As further evidence of his predilection for self-reinvention, in 2009 he published Hell, a "roaring satire" of a novel set entirely in the underworld. His 2011 novel, A Small Hotel, is described by Donna Seaman of Booklist, the American Library Association's magazine, as a "sexy novel of psychological suspense." She goes on to say, "Butler executes a plot twist of profound proportions in this gorgeously controlled, unnerving, and beautifully revealing tale of the consequences of emotional withholding."
In still another act of reinvention, Butler publishes his first literary/historical/espionage/thriller, The Hot Country, with Otto Penzler's Mysterious Press in the fall of 2012.
In 2001, Butler wrote in real-time, a complete short story, "This is Earl Sandt," from first inspiration to final story, in a webcast of 17 two-hour sessions. As the author explained of the broadcasts, "What we're trying to do here is reproduce for you what is normally hidden behind the veil of private life.". The webcasts, under its webcast title of "Inside Creative Writing," have become a popular download on iTunes.
Butler taught creative writing from 1985 to 2000 at McNeese State University in Lake Charles, Louisiana, with his colleague John Wood, to whom he dedicated A Good Scent from a Strange Mountain. He then joined the faculty of Florida State University as a Francis Eppes Distinguished Professor, holding the Michael Shaara Chair in Creative Writing, where he currently teaches.

Awards and honors

Butler is a recipient of a Guggenheim Fellowship in fiction and a National Endowment for the Arts grant, and was a finalist for the PEN/Faulkner Award.
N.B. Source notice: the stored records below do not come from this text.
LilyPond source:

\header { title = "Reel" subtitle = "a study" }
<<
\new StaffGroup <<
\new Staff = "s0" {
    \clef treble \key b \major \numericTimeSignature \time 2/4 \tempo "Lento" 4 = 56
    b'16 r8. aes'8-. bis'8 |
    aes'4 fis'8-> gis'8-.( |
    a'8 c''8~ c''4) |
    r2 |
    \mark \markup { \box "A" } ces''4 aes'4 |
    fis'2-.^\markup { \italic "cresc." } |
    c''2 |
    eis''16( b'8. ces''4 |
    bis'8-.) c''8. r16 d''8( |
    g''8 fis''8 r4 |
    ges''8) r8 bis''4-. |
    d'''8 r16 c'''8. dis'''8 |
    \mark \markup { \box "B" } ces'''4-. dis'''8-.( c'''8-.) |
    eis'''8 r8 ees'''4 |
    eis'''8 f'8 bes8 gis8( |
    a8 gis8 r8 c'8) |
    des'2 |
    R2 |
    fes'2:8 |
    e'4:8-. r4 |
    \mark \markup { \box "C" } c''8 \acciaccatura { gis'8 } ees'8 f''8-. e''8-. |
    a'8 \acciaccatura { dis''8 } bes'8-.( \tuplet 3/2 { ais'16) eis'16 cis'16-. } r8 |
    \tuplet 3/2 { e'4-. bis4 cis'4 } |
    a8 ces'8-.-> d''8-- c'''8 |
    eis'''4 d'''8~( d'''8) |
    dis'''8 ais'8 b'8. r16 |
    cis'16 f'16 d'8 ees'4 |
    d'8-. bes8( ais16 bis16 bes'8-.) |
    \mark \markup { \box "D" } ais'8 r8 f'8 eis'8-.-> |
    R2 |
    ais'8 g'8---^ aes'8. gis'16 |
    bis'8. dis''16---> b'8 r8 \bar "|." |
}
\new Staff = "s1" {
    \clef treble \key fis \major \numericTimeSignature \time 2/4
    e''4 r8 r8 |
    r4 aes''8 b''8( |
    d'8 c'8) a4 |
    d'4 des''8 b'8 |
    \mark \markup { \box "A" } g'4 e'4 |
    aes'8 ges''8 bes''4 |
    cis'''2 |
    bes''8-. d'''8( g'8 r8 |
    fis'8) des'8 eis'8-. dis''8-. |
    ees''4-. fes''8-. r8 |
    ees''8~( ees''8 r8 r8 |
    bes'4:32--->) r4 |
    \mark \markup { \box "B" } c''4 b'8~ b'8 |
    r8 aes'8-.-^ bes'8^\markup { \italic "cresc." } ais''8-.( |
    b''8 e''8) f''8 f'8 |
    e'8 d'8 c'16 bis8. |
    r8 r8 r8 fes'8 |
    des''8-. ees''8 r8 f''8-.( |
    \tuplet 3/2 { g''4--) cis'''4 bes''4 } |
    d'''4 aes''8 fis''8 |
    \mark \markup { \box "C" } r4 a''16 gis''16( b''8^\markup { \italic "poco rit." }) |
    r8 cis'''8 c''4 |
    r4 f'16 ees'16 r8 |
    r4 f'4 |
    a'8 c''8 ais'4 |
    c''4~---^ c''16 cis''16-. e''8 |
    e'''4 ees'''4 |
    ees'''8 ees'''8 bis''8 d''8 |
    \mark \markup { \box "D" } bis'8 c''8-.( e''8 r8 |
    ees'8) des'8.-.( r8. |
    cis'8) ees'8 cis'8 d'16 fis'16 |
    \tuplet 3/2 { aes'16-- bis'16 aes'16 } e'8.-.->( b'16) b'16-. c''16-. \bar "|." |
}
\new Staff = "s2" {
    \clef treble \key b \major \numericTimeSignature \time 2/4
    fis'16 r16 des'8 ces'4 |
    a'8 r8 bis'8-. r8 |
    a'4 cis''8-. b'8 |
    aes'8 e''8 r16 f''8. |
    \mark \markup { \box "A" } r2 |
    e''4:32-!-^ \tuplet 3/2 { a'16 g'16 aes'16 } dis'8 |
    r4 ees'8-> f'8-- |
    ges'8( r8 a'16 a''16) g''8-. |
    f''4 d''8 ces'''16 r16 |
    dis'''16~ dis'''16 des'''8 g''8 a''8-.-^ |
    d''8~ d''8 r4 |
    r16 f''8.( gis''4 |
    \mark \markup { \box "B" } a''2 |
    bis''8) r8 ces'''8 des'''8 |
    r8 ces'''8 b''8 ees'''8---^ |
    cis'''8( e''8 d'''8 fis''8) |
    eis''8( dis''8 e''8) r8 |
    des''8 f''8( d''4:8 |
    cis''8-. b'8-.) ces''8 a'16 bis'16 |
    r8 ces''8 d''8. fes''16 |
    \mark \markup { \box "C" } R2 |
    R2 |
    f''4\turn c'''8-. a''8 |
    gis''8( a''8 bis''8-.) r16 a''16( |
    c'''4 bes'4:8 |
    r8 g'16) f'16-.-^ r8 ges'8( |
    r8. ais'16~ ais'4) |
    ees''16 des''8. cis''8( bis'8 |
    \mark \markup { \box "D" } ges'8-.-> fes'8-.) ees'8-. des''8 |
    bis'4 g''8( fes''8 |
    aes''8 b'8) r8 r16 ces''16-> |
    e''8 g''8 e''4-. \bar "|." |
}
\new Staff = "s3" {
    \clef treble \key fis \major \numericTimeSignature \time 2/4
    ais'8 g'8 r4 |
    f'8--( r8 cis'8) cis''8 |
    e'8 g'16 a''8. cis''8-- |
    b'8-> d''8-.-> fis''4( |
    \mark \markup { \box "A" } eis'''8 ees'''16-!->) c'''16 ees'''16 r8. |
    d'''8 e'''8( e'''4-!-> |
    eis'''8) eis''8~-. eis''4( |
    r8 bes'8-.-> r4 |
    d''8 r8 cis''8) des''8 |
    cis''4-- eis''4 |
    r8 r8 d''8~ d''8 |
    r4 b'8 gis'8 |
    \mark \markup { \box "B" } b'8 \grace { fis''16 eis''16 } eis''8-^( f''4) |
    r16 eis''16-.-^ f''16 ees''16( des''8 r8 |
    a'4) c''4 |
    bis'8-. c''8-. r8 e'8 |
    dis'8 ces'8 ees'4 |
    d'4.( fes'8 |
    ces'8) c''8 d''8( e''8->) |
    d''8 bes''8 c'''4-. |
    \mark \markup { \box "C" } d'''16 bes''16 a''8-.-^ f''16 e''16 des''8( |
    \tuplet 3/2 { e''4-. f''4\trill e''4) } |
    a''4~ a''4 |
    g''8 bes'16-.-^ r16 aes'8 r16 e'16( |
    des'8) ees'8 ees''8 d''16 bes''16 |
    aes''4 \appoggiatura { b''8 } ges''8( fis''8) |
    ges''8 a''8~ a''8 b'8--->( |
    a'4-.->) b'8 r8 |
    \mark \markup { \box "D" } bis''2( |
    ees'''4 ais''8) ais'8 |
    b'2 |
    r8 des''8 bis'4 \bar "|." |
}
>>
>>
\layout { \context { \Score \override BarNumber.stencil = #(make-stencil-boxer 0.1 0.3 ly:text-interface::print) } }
In 2001 he won a National Magazine Award for "Fair Warning," a short story that was published in the journal Zoetrope: All-Story, and, four years later, he won another National Magazine Award for "The One in White," a short story published in The Atlantic Monthly.
In 1993, his first story collection, A Good Scent from a Strange Mountain, won the Pulitzer Prize for fiction. The New York Times praised the book's "startling, dreamlike"
stories about the lives of Vietnamese immigrants living in Louisiana, and said it was "remarkable not for its flaws, but for how beautifully it achieves its daring project of making the Vietnamese real."
The Pulitzer committee said that the stories "raise the literature of the Vietnam conflict to an original and highly personal new level."
Butler also judged the annual Robert Olen Butler Prize, a short-fiction award founded and sponsored by Del Sol Press, with the most recent prize being awarded in 2010.
He also judges The Southeast Review's short-short story contest.
On August 10, 1968, Butler married Carol Supplee. They divorced in January 1972.
On July 1, 1972, Butler married poet Marylin Geller.
On July 21, 1987, Butler married Maureen Donlan. They divorced in March 1995.
On April 23, 1995, at Tavern on the Green restaurant in New York City, Butler married the novelist and playwright Elizabeth Dewberry. The couple ended their marriage in July 2007, according to e-mail Butler sent to his graduate students and fellow professors at Florida State University regarding Dewberry's decision to leave him for communications mogul Ted Turner. A controversy arose over the highly personal revelations contained within Butler's e-mail, which was leaked by one of its recipients and subsequently reported on by major international media outlets, such as The Washington Post, The New York Times, and National Public Radio.
On November 22, 2011, Butler married Kelly Lee Daniels, now known professionally as Kelly Lee Butler. They divorced in April 2020.